In a similar fashion, it'd be nice to have better samples from earlier in the Balkans, because it is supposed, and there is tantalizing evidence that hints that this is probably the case, that the Anatolian languages spread from the same population group that led to the Corded Ware in an earlier migration, picking up much more EEF ancestry on the way. The Usatove culture is usually considered to be the likely vector here. And in also similar fashion, we still don't really know exactly how the Sredni Stog became the Corded Ware; were there hybrid cultures, or geographical extensions like Usatove further to the north that could be likely candidates for proto-Corded Ware cultures? Again; more sampling is needed.
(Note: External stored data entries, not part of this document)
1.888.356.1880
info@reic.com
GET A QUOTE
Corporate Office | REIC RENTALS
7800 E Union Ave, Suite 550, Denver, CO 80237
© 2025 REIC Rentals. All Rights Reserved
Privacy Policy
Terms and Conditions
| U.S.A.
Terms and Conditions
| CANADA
To be fair, there are a lot of samples that have been done but not yet published. But we need to start seeing the results of some of these if we are to 1) untangle the origins of some of these peoples, and 2) convince those that are still clinging to models that are starting to look more and more unlikely that they need to be abandoned and a non-Yamnaya model accepted instead.
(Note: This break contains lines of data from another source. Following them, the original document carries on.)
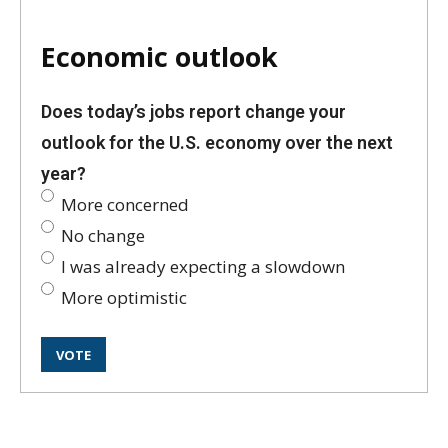
Economic outlook
Does today’s jobs report change your
outlook for the U.S. economy over the next
year?
More concerned
No change
I was already expecting a slowdown
More optimistic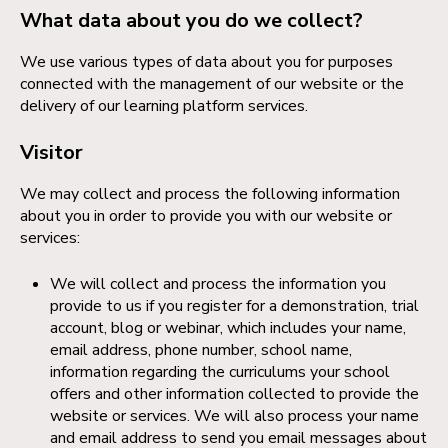
What data about you do we collect?
We use various types of data about you for purposes
connected with the management of our website or the
delivery of our learning platform services.
Visitor
We may collect and process the following information
about you in order to provide you with our website or
services:
We will collect and process the information you
provide to us if you register for a demonstration, trial
account, blog or webinar, which includes your name,
email address, phone number, school name,
information regarding the curriculums your school
offers and other information collected to provide the
website or services. We will also process your name
and email address to send you email messages about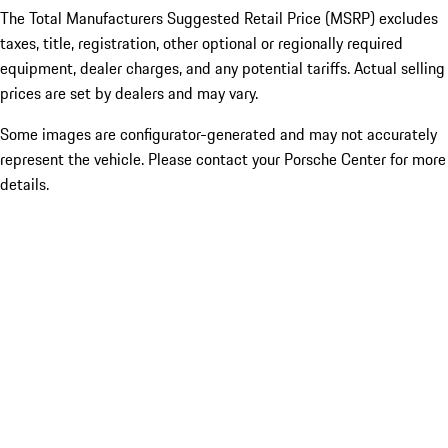
The Total Manufacturers Suggested Retail Price (MSRP) excludes
taxes, title, registration, other optional or regionally required
equipment, dealer charges, and any potential tariffs. Actual selling
prices are set by dealers and may vary.
Some images are configurator-generated and may not accurately
represent the vehicle. Please contact your Porsche Center for more
details.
And while we're at it, Wang's 2020 preprint on Tocharian genetics seems to have caused more confusion and questions than it answered. There's even a proposal to link Tocharian to Corded Ware rather than Afansevo/Yamnaya, and its been difficult to sort out because of all of the Saka/Scythian presence in the area as well. More sampling with better dating is required here to make sure that we're actually getting the rest population groups. I do kind of like the idea of Tocharian representing the one known descendant of a Yamnaya-derived version of Indo-European, but I can't say with any confidence that I know that it does so anymore.